--- The problem ---
In the health care commentary, where did Thursday's gathering of politicians take place?

--- Supplied passage ---

-.-.-

I watched enormous stretches of Thursday’s surreal gathering of politicians at Blair House. Of course, it was a futile exercise. There is nothing healthy about a “health insurance reform” debate, not when its chief proponents are devout Socialists.
Barack Hussein Obama sees “reform” as a path to nationalized, single-payer medicine, consistent with his denouncement of all things fundamentally American. While Thursday’s summit was a triumph for Republican lawmakers, who boldly demonstrated they are not backing down in opposition to a $1 trillion wealth transfer and a bill loaded with kickbacks, Obama clearly viewed them with the same contempt he held for that briefly famous insect. No, not Joe The Plumber. I refer to the winged life form he flicked — after it landed on his arm — into sudden death a few months ago while taping an interview.
Regardless of what becomes of Obama’s socialized health insurance conspiracy — if sanity prevails, it will be flicked into oblivion — his defiant handling of this particular item on his “transformational agenda” has been useful. It seems an odd conclusion that anything that has so distracted from the mending of our economy would be useful, yet the hubris displayed by Obama and his messengers throughout this health insurance reform blitz is useful because it sheds bright, penetrating light on this unexamined, unqualified President.

-.-.-

--- Entries provided ---

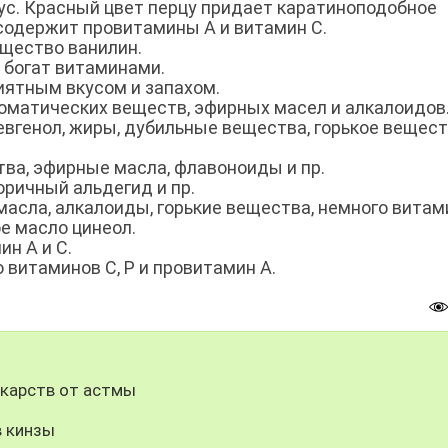
ус. Красный цвет перцу придает каратиноподобное
содержит провитамины А и витамин С.
щество ванилин.
 богат витаминами.
иятным вкусом и запахом.
оматических веществ, эфирных масел и алкалоидов
евгенол, жиры, дубильные вещества, горькое вещес
а, эфирные масла, флавоноиды и пр.
ричный альдегид и пр.
асла, алкалоиды, горькие вещества, немного витам
е масло цинеол.
н А и С.
витаминов С, Р и провитамин А.
карств от астмы
в кинзы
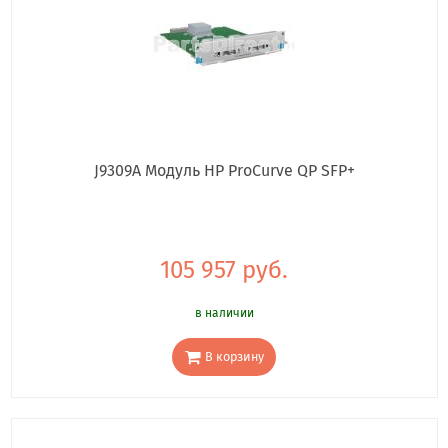
J9309A Модуль HP ProCurve QP SFP+
105 957 руб.
в наличии
В корзину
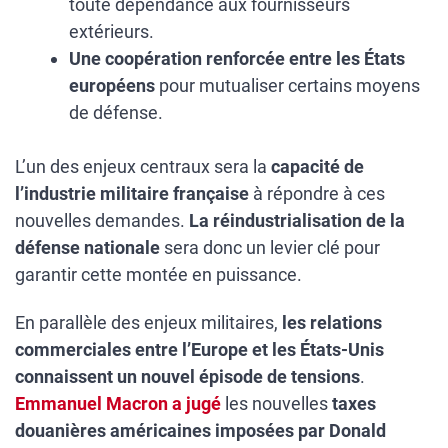
toute dépendance aux fournisseurs
extérieurs.
Une coopération renforcée entre les États
européens
pour mutualiser certains moyens
de défense.
L’un des enjeux centraux sera la
capacité de
l’industrie militaire française
à répondre à ces
nouvelles demandes.
La réindustrialisation de la
défense nationale
sera donc un levier clé pour
garantir cette montée en puissance.
En parallèle des enjeux militaires,
les relations
commerciales entre l’Europe et les États-Unis
connaissent un nouvel épisode de tensions
.
Emmanuel Macron a jugé
les nouvelles
taxes
douanières américaines imposées par Donald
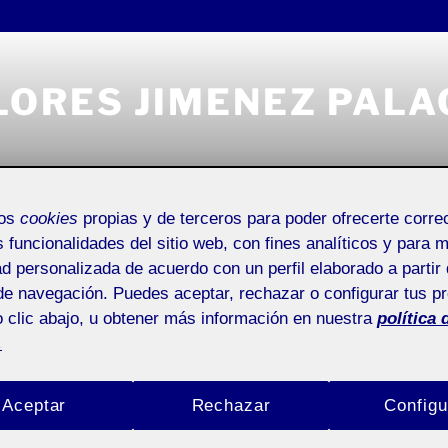
LORES JIMENEZ PALA
mos
cookies
propias y de terceros para poder ofrecerte corr
Universitat Oberta de Catalunya
Entrada de incidencias o 
s funcionalidades del sitio web, con fines analíticos y para 
ad personalizada de acuerdo con un perfil elaborado a partir 
de navegación. Puedes aceptar, rechazar o configurar tus p
 clic abajo, u obtener más información en nuestra
política 
.
LORES JIMENEZ PALACIOS
Buscar
1ªentrega
por:
Aceptar
Rechazar
Configu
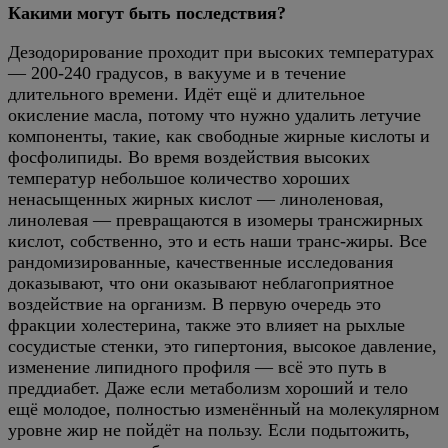
Какими могут быть последствия?
Дезодорирование проходит при высоких температурах
— 200-240 градусов, в вакууме и в течение
длительного времени. Идёт ещё и длительное
окисление масла, потому что нужно удалить летучие
компоненты, такие, как свободные жирные кислоты и
фосфолипиды. Во время воздействия высоких
температур небольшое количество хороших
ненасыщенных жирных кислот — линоленовая,
линолевая — превращаются в изомеры трансжирных
кислот, собственно, это и есть наши транс-жиры. Все
рандомизированные, качественные исследования
доказывают, что они оказывают неблагоприятное
воздействие на организм. В первую очередь это
фракции холестерина, также это влияет на рыхлые
сосудистые стенки, это гипертония, высокое давление,
изменение липидного профиля — всё это путь в
преддиабет. Даже если метаболизм хороший и тело
ещё молодое, полностью изменённый на молекулярном
уровне жир не пойдёт на пользу. Если подытожить,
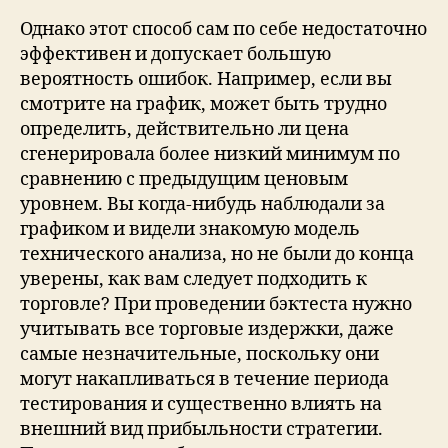
Однако этот способ сам по себе недостаточно
эффективен и допускает большую
вероятность ошибок. Например, если вы
смотрите на график, может быть трудно
определить, действительно ли цена
сгенерировала более низкий минимум по
сравнению с предыдущим ценовым
уровнем. Вы когда-нибудь наблюдали за
графиком и видели знакомую модель
технического анализа, но не были до конца
уверены, как вам следует подходить к
торговле? При проведении бэктеста нужно
учитывать все торговые издержки, даже
самые незначительные, поскольку они
могут накапливаться в течение периода
тестирования и существенно влиять на
внешний вид прибыльности стратегии.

-.-.-

--- Answer for this exercise ---
Blair House